**Records for processing**
#####
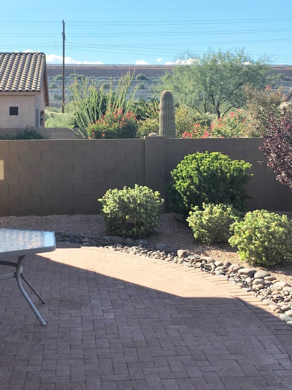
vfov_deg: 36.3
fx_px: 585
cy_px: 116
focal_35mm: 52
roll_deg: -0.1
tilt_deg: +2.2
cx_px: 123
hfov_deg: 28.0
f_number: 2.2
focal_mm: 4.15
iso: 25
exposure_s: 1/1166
#####
**What this task involves**
Output the entries verbatim, skipping images.

**Task solution**
vfov_deg: 36.3
fx_px: 585
cy_px: 116
focal_35mm: 52
roll_deg: -0.1
tilt_deg: +2.2
cx_px: 123
hfov_deg: 28.0
f_number: 2.2
focal_mm: 4.15
iso: 25
exposure_s: 1/1166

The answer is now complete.